Эйдриан закрыл глаза и попытался сосредоточиться на Моцарте.
– Однако по порядку. Два года назад Сабо, в ту пору еще благонравный венгерский ученый, прибыл в Зальцбург на конференцию. Здесь он спрятал документы, касающиеся его машины, «Мендакса». И нельзя сказать, чтобы он поторопился. Через полгода после его возвращения в Будапешт венгерские власти проведали о работе Сабо и потребовали показать им результаты. Ваше ведомство, Дэвид, также прослышало о «Мендаксе» и твердо постановило, что Британия должна во что бы то ни стало завладеть столь интригующим устройством – хотя бы ради того, чтобы произвести впечатление на ваших американских confreres
[156]
. Следует помнить, что мир тогда только-только узнал правду о бедном старом Энтони Бланте
[157]
, и я уверен, вашу Службу должно было охватить неодолимое желание заполучить столь замечательный трофей, дабы сложить оный к стопам тех, кто вас превосходит. Вы полагали, что если Сабо попытается как-то избавиться от "Мендакса", то я, самый давний его друг за пределами Венгрии, так или иначе окажусь причастным к этому.
– Что и произошло, давняя любовь моя.
– Верно, в прошлом году я получил от Сабо письмо. Он высказал пожелание, чтобы я забрал документы, спрятанные им в Зальцбурге. Попросил прибыть седьмого июля, в два часа дня, в дом Моцарта, где у диорамы, изображающей сцену ужина из «Дон Жуана», меня будет ждать связной. Не сомневаюсь, что вы, сэр Дэвид, это письмо перехватили. И правильно сделали, я не жалуюсь.

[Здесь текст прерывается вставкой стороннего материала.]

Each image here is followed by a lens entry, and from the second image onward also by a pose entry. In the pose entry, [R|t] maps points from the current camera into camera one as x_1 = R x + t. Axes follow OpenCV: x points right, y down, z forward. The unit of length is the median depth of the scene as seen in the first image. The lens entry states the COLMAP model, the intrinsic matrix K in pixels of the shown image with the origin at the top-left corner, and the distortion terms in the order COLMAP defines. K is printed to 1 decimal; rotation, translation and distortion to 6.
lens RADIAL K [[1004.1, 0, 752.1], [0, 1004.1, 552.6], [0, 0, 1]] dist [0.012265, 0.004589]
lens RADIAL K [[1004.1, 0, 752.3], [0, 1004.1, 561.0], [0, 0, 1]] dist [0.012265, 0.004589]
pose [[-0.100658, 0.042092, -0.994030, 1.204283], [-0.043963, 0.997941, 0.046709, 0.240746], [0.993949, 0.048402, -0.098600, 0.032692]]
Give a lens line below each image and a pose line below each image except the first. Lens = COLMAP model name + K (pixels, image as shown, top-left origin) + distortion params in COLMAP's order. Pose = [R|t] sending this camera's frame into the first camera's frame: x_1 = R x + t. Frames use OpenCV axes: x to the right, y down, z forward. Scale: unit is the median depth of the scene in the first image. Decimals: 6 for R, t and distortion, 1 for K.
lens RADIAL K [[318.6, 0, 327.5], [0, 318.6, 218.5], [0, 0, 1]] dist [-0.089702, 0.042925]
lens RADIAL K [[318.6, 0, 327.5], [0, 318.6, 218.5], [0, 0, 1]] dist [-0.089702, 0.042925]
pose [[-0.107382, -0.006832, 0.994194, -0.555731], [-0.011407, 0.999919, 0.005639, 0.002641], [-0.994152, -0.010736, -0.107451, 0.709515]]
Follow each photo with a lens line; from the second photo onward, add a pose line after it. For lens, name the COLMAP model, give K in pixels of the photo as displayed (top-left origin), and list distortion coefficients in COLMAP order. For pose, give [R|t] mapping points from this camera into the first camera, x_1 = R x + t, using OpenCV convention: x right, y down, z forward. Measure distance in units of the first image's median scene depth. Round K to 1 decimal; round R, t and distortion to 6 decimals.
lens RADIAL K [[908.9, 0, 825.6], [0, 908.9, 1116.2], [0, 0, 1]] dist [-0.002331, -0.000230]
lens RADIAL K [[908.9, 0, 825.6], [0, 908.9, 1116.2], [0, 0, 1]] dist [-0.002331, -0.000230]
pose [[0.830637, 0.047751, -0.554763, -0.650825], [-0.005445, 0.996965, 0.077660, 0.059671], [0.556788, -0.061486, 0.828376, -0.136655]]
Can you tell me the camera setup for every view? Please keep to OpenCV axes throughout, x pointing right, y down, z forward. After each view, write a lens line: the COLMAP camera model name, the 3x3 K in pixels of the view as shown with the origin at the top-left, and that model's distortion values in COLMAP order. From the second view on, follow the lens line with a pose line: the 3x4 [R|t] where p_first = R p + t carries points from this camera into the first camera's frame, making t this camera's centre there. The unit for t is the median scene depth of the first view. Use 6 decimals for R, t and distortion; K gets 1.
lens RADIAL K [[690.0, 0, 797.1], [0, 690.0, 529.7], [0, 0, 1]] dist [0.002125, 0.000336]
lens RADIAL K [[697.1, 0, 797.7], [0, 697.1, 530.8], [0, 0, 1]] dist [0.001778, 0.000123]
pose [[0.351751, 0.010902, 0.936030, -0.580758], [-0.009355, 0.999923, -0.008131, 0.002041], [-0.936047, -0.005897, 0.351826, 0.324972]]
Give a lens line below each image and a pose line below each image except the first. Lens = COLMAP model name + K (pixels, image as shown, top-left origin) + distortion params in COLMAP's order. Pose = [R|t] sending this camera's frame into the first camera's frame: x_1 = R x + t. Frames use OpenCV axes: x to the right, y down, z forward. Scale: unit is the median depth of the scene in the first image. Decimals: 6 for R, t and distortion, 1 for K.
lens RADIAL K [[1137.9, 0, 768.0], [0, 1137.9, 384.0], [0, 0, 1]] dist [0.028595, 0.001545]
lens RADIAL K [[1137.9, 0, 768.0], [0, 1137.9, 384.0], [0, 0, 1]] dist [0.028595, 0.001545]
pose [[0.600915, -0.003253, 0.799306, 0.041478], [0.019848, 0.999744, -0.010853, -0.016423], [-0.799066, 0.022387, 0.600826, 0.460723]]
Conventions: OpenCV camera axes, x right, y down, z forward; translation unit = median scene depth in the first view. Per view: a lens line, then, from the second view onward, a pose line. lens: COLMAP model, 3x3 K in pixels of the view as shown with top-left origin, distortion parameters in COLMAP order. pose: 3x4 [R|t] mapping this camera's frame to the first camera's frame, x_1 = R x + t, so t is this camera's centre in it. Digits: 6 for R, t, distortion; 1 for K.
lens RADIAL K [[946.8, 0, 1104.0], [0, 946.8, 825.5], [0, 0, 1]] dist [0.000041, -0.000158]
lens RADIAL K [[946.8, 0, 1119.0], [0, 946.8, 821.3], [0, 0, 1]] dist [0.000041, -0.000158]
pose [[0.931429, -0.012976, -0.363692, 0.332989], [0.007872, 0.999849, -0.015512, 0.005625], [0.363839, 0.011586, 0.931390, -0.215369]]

– Ах, как бы я дьявольски расстроился, если бы вы начали жаловаться.
– Изящно сформулировано. Итак, что же произошло дальше? На это свидание вместе со мной пришел Эйдриан, глаза и уши сэра Дэвида Пирси. В доме Моцарта я должен был встретиться с другом Сабо, Иштваном Молтаи, скрипачом, официально прибывшим в Зальцбург на фестиваль. Пока все прекрасно.
– Пока все очевидно.
– Что ж, а теперь перейдем к вещам, возможно, менее очевидным.
Эйдриан никак не мог уяснить, почему эта встреча превращается в публичный диалог между Дональдом и дядей Дэвидом.
– Я хотел бы знать, сэр Дэвид, приходилось ли вам когда-либо слышать о третьем законе Уолтона?
– Сколько ни тряси, последняя всегда в трусы?
– Не совсем так. В военное время этот закон лег в основу принятого Секретной службой правила. Если назначается встреча и время ее дается в двенадцатичасовом формате, это означает, что встреча должна состояться на тридцать минут раньше указанного времени. То, что Эйдриан, я полагаю, назвал бы профессиональным ходом. Соответственно, Молтаи встретился со мной не в два часа обговоренного дня, а в час двадцать семь. На этой встрече он сказал мне, где находятся касающиеся «Мендакса» документы. Я должен был забрать их здесь, в «Золотом олене», у портье. Через несколько секунд после того, как он поделился со мной этими сведениями, некто, пребывавший, как мне приходится предположить, в блаженном неведении относительно третьего закона Уолтона, перерезал Молтаи горло. Еще через несколько дней ваш человек, Листер, действуя, не сомневаюсь, на основе информации, полученной от Эйдриана, предпринял на стоянке одного из автобанов Западной Германии довольно безвкусную попытку избавить меня от этих бумаг.
Сэр Дэвид откинулся на спинку кресла и оглянулся на Листера, все так же стоявшего у двери.
– Вы были безвкусны, Листер? С прискорбием слышу об этом. Когда все закончится, зайдете ко мне.
– Безвкусен и безуспешен. Я оставил бумаги здесь. Я прекрасно знал, что доверять Эйдриану нельзя. Потому-то я и старался, чтобы он постоянно находился рядом со мной. Кажется, дон Корлеоне держал друзей поближе к себе, а врагов еще ближе? Почему же и дону Трефузису было не поступить подобным же образом?